For site content, there is one markdown file for each type of content, which are stored in directories like _publications, _talks, _posts, _teaching, or _pages. For example, each talk is a markdown file in the _talks directory. At the top of each markdown file is structured data in YAML about the talk, which the theme will parse to do lots of cool stuff. The same structured data about a talk is used to generate the list of talks on the Talks page, each individual page for specific talks, the talks section for the CV page, and the map of places you’ve given a talk (if you run this python file or Jupyter notebook, which creates the HTML for the map based on the contents of the _talks directory).

Markdown generator

I have also created a set of Jupyter notebooks that converts a CSV containing structured data about talks or presentations into individual markdown files that will be properly formatted for the academicpages template. The sample CSVs in that directory are the ones I used to create my own personal website at stuartgeiger.com. My usual workflow is that I keep a spreadsheet of my publications and talks, then run the code in these notebooks to generate the markdown files, then commit and push them to the GitHub repository.

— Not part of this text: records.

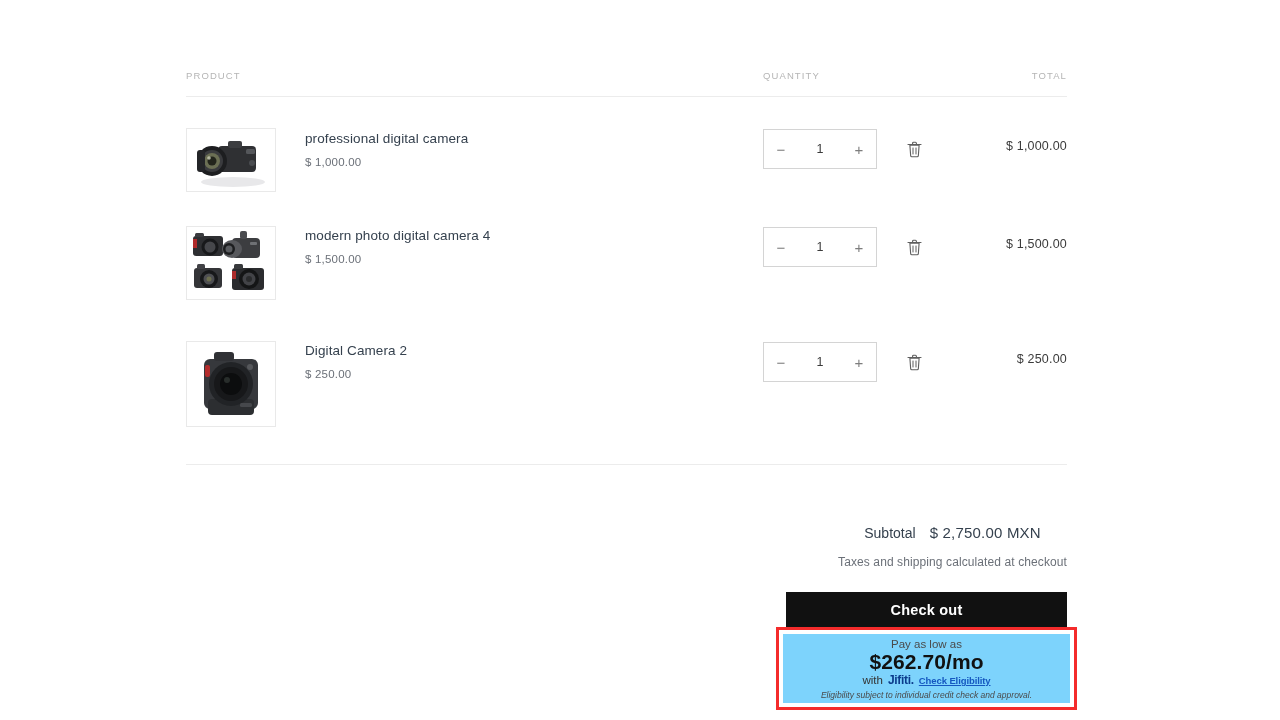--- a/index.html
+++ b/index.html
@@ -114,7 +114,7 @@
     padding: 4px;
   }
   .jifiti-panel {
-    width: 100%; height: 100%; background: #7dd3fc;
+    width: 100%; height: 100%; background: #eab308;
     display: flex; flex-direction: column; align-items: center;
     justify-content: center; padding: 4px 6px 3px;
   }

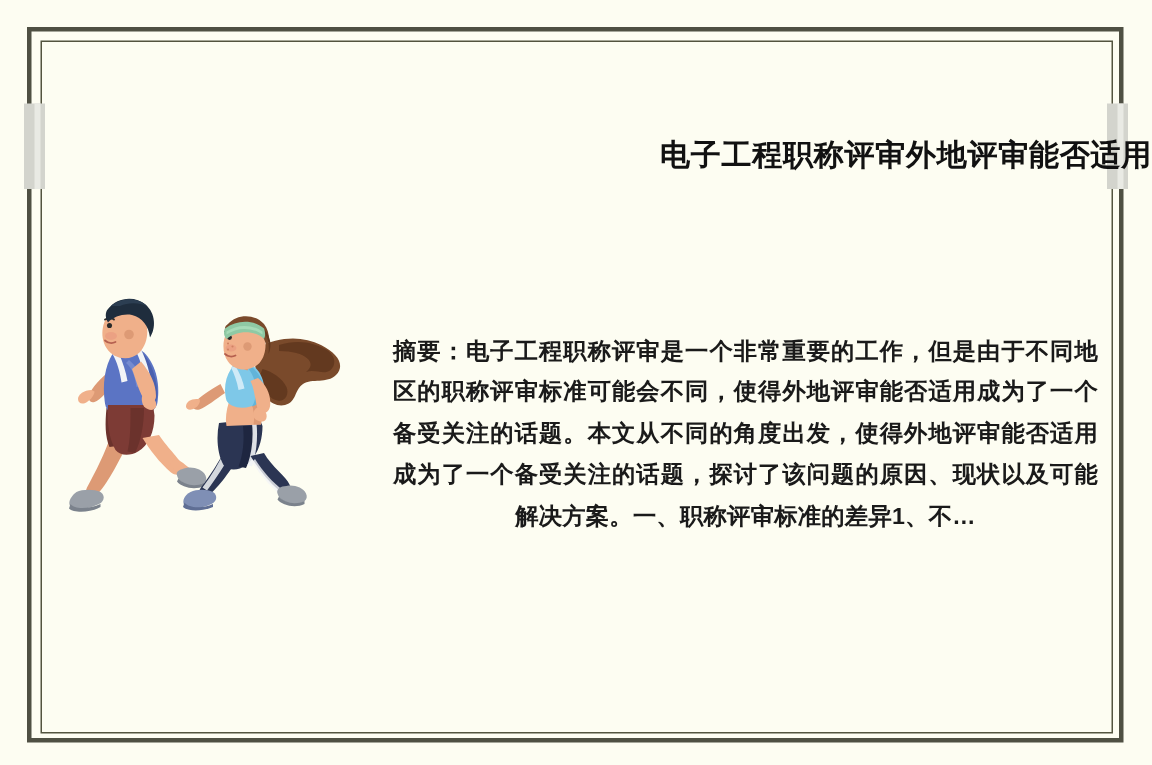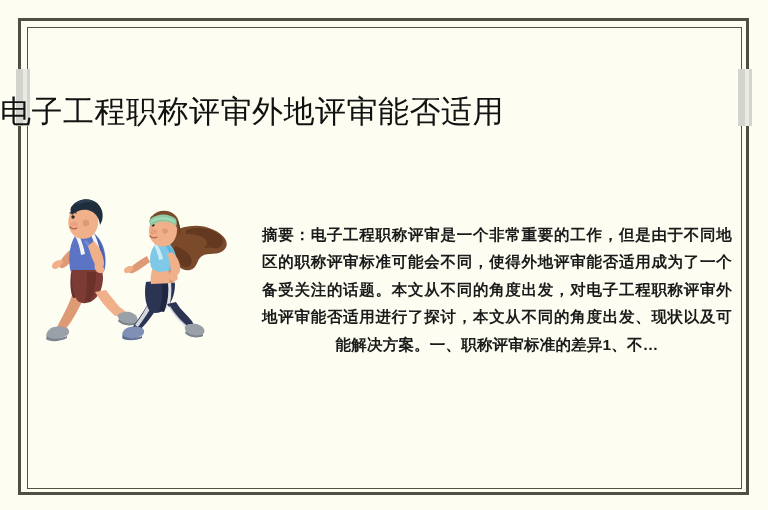--- a/index.html
+++ b/index.html
@@ -71,9 +71,9 @@
     left: 0;
     top: 74px;
     width: 768px;
-    text-align: left;
-    font-size: 31px;
-    font-weight: normal;
+    text-align: right;
+    font-size: 20px;
+    font-weight: bold;
     color: #111111;
     letter-spacing: 0.5px;
     line-height: 34px;

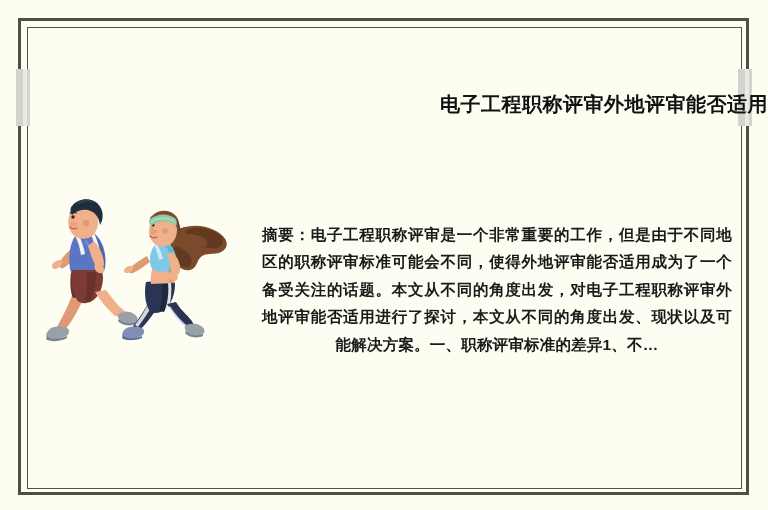--- a/index.html
+++ b/index.html
@@ -236,7 +236,7 @@
     </svg>
   </div>
 
-  <p class="abstract">摘要：电子工程职称评审是一个非常重要的工作，但是由于不同地区的职称评审标准可能会不同，使得外地评审能否适用成为了一个备受关注的话题。本文从不同的角度出发，对电子工程职称评审外地评审能否适用进行了探讨，本文从不同的角度出发、现状以及可能解决方案。一、职称评审标准的差异1、不…</p>
+  <p class="abstract">摘要：电子工程职称评审是一个非常重要的工作，但是由于不同地区的职称评审标准可能会不同，使得外地评审能否适用成为了一个备受关注的话题。本文从不同的角度出发，使得外地评审能否适用成为了一个备受关注的话题，探讨了该问题的原因、现状以及可能解决方案。一、职称评审标准的差异1、不…</p>
 
 </div>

How to edit your site’s GitHub repository

Many people use a git client to create files on their local computer and then push them to GitHub’s servers. If you are not familiar with git, you can directly edit these configuration and markdown files directly in the github.com interface. Navigate to a file (like this one and click the pencil icon in the top right of the content preview (to the right of the “Raw | Blame | History” buttons). You can delete a file by clicking the trashcan icon to the right of the pencil icon. You can also create new files or upload files by navigating to a directory and clicking the “Create new file” or “Upload files” buttons.

Example: editing a markdown file for a talk

For more info

More info about configuring academicpages can be found in the guide. The guides for the Minimal Mistakes theme (which this theme was forked from) might also be helpful.